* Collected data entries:
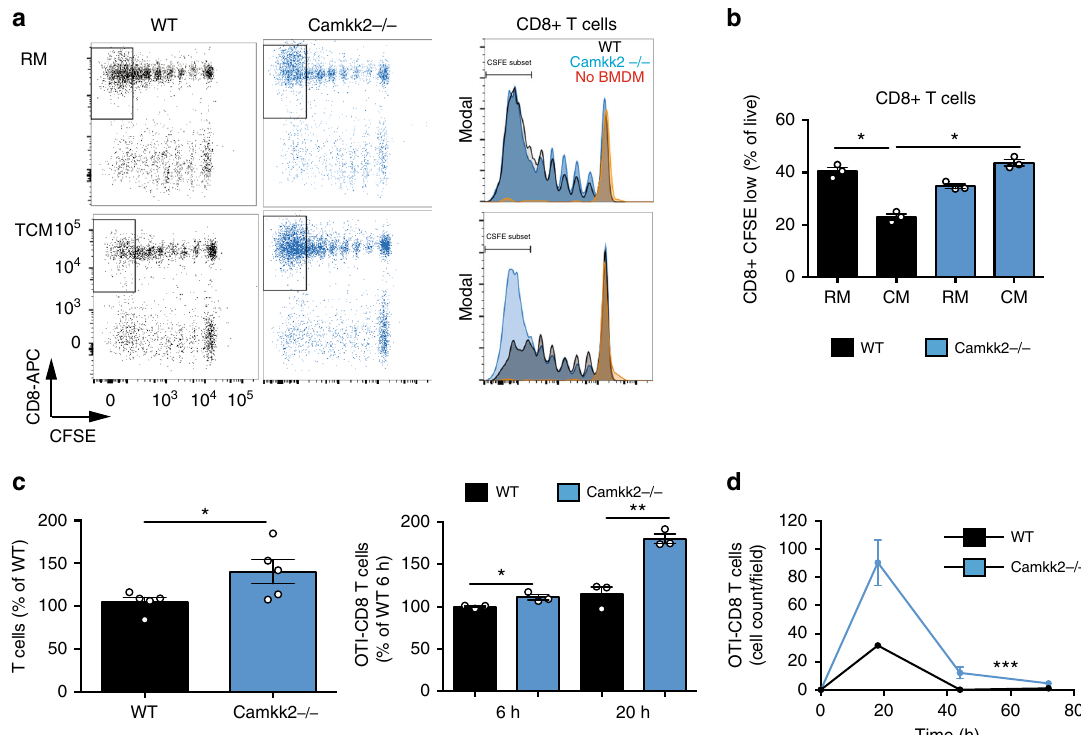
Fig. 7 CaMKK2 mediates the immune-stimulatory ability of BMDM generated in tumor-conditioned medium. a CFSE-labeled T cells isolated from wild-type mice were cultured with anti-CD3 antibody, in the presence or absence of WT or Camkk2 − / − BMDM generated in regular medium or the tumor- conditioned medium (RM and TCM, respectively). Dot plots and histograms of T cells recovered after co-culture for 72 h (Left and right, respectively). T cells were identi fi ed according to the gating strategy reported in the Supplementary Fig. 3A. b Percentage of CFSE-low CD8 + T cells (gate is displayed in the panel A dot plots). N = 3 biological replicates for each genotype. t test was used to calculate p -values. The experiment was replicated with similar results. c BMDM were generated from WT and Camkk2 − / − mice (WT and KO, respectively) in the presence of TCM. After 5 days of culture, BMDM supernates were collected and tested in a chemotaxis transwell assay for the ability to recruit T cells isolated from lymph nodes of WT mice or CD8 + OTI T cells (left and right panels, respectively). Bar graphs report mean ± SEM of T cells migrating toward BMDM supernates after 12 h and percentages of CD8 + OTI T cells migrating toward BMDM supernates at 6 and 12 h (mean ±SEM; N = 3 replicates for each genotype). t test was used to calculate p - values. These experiments were replicated with similar results. d A 3D micro fl uidic tumor on-a-chip model was used to test the effects of BMDM in E0771 tumor microenvironment (schematic of 3D on-chip model is shown in Supplementary Fig. 9). Graph reports kinetics of OTI CD8 + T cells migrating toward 3D E0771-microenvironment in fi ltrated by WT or Camkk2 − / − BMDM (mean± SEM; N = 3 low magni fi cation fi elds). Two-way ANOVA was used to calculate p -values. Asterisks refer to * p < 0.05, ** p < 0.01, *** p < 0.005, and **** p < 0.001,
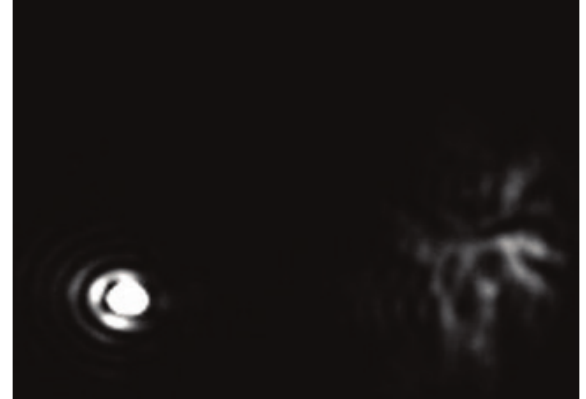
Fig. 4. Captured image of the formed SrS particles (surrounded by a series of diffraction rings) in MilliQ water in the NTA video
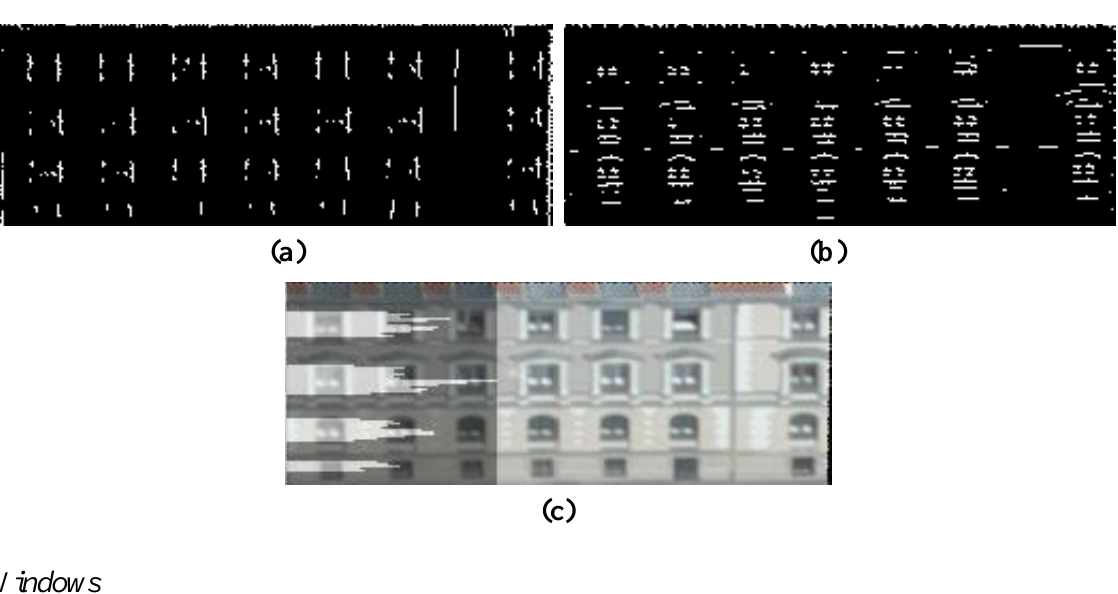
Figure 14. Binary Prewitt edges in ( a ) are vertical, in ( b ) horizontal. The sums of edge values are shown in ( c ) as a count of the number of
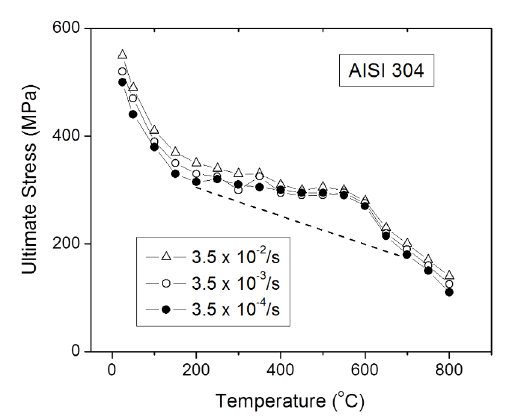
Figure 3. Temperature dependence of the ultimate tensile strength in AISI 304 steel.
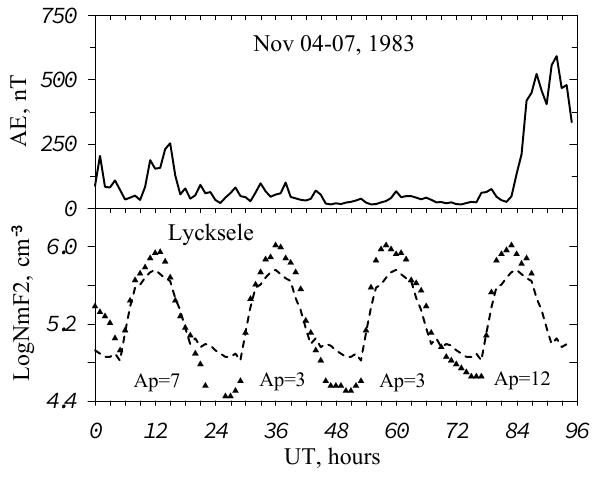
Fig. 4. Fig. 4. A 3-day succession of daytime and nighttime positive Nm F2 disturbances under low or slightly elevated auroral activity. Daily A p indices are also given in the lower panel. Note that the pre-storm nighttime Nm F2 enhancement on 6 May 1968 looks the same as for the previous days. The daytime Nm F2 upsurge after the storm SC on 7 May 1968 is a typical of positive storm phase ( Nm F2 positive disturbance of type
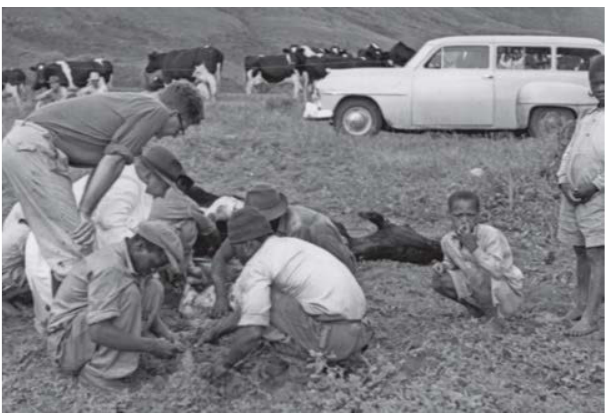
Figure 5: Typical working conditions on the rural farms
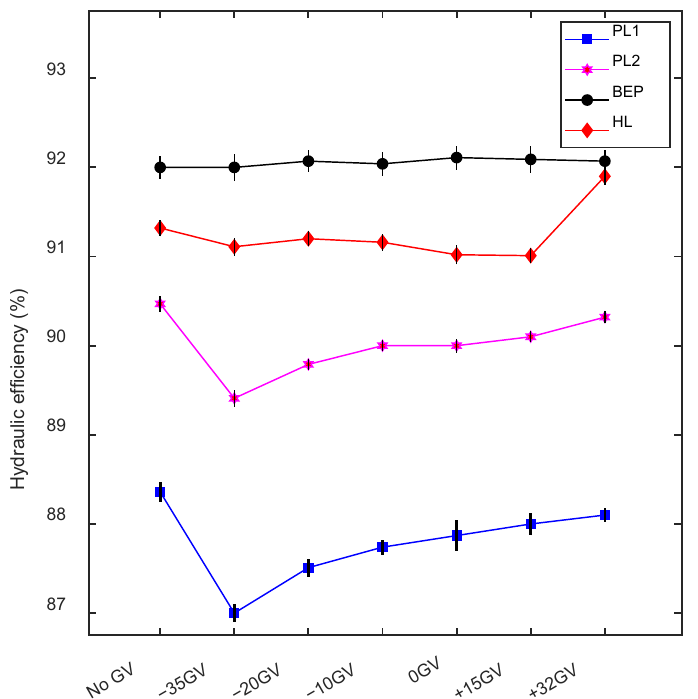
Figure 12. Hydraulic efficiency at all operating conditions without and with the GV systems at different upper hydrofoil angles.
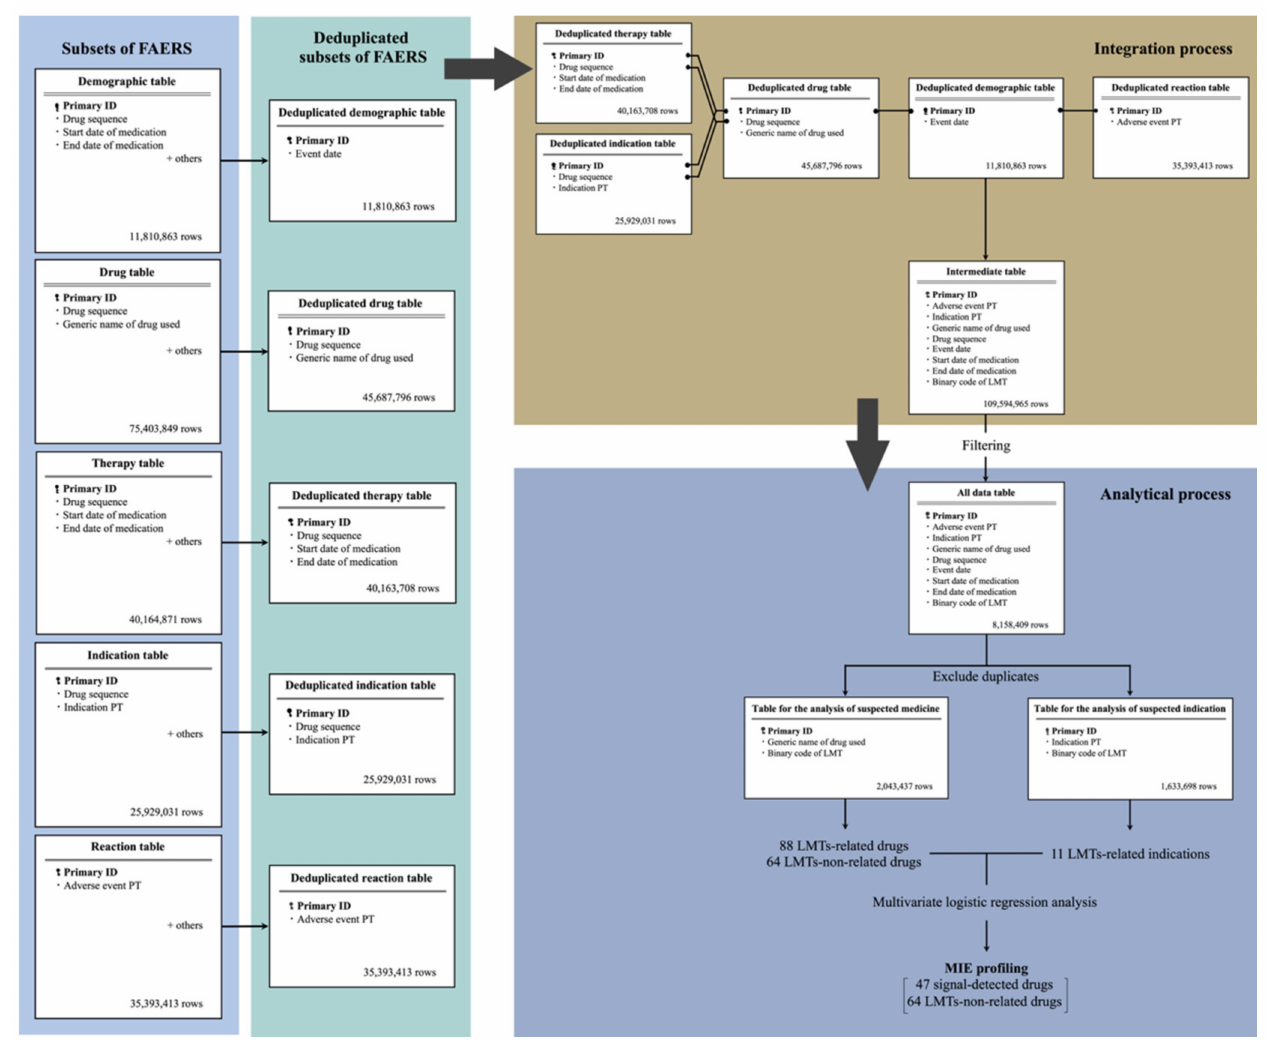
Figure 1. Overview of this study. Five subsets of the FAERS database were deduplicated (the square of deduplicated subsets of FAERS). Deduplicated five subsets were merged and integrated into one table (integration process), and information such as start date of medication, end date of medication, and event date were filtered. All information that could be a reason for pseudo-signal were excluded. “All data table” (>8 million) was used for the detection of LMT-inducing drugs and LMT-related indications, and signal-detected drugs were evaluated in detail with multivariate analysis. Finally, MIEs specific to signal-detected drugs were calculated (analytical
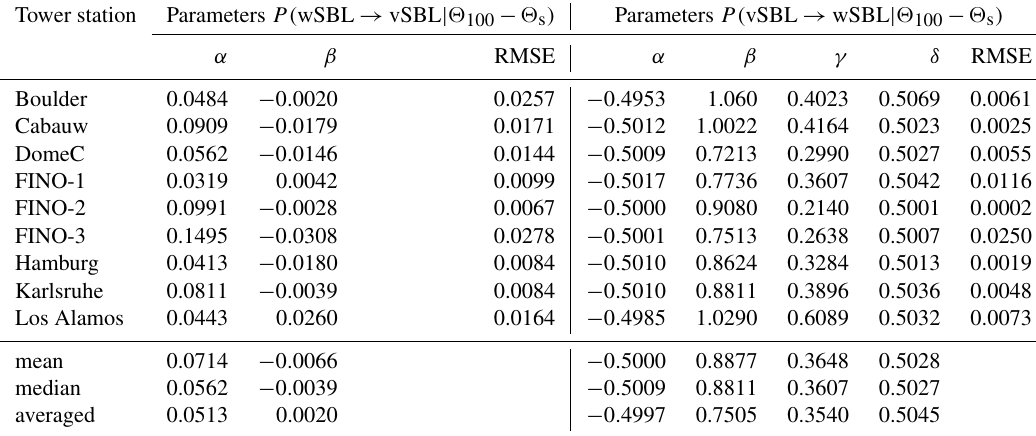
Table 4. Parameter values for the state-dependent parametric probability transition functions conditioned on stratification ( (cid:50) 100 − (cid:50) s , (cid:50) 4 − (cid:50) s , and (cid:50) 100 − (cid:50) 30 for, respectively, land-, glacial-, and sea-based sites) and the RMSE between parameterized values and those obtained from estimations of HMM analyses. The mean and median values of the parameters are stated below together with the best-fit approximation through all data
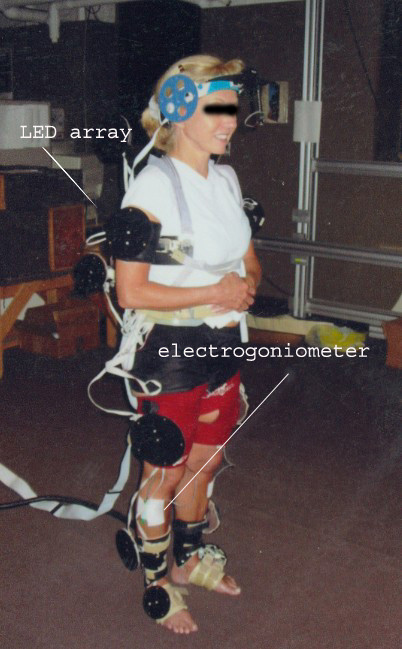
Photograph of a subject being tested in the MGH Biomotion Laboratory with both the IDEEA system and LED arrays in place.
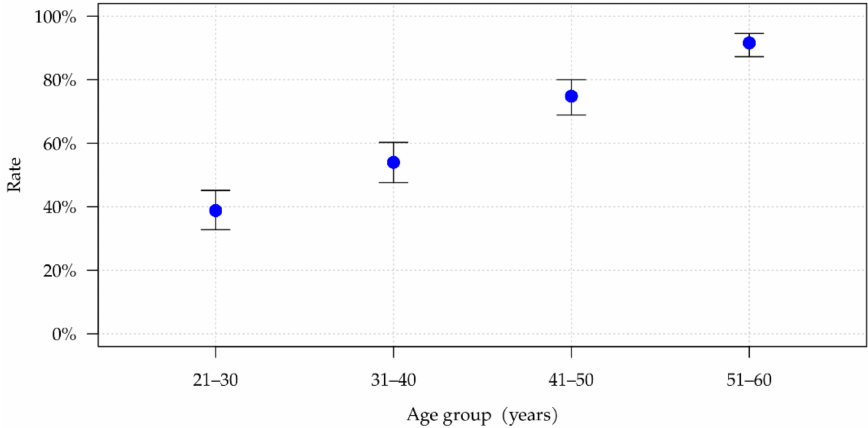
Figure 2. Percentage of degenerated disc segments per age group with relevant 95% confidence intervals. Table 2. Frequency and extent of segment degeneration by age group (number of degenerated segments per age group and average positive individual markers of degeneration per segment).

* TASK DIRECTIONS: Each line above with the word "that" must be returned.

* FINAL ANSWER:
Fig. 4. Fig. 4. A 3-day succession of daytime and nighttime positive Nm F2 disturbances under low or slightly elevated auroral activity. Daily A p indices are also given in the lower panel. Note that the pre-storm nighttime Nm F2 enhancement on 6 May 1968 looks the same as for the previous days. The daytime Nm F2 upsurge after the storm SC on 7 May 1968 is a typical of positive storm phase ( Nm F2 positive disturbance of type
Figure 1. Overview of this study. Five subsets of the FAERS database were deduplicated (the square of deduplicated subsets of FAERS). Deduplicated five subsets were merged and integrated into one table (integration process), and information such as start date of medication, end date of medication, and event date were filtered. All information that could be a reason for pseudo-signal were excluded. “All data table” (>8 million) was used for the detection of LMT-inducing drugs and LMT-related indications, and signal-detected drugs were evaluated in detail with multivariate analysis. Finally, MIEs specific to signal-detected drugs were calculated (analytical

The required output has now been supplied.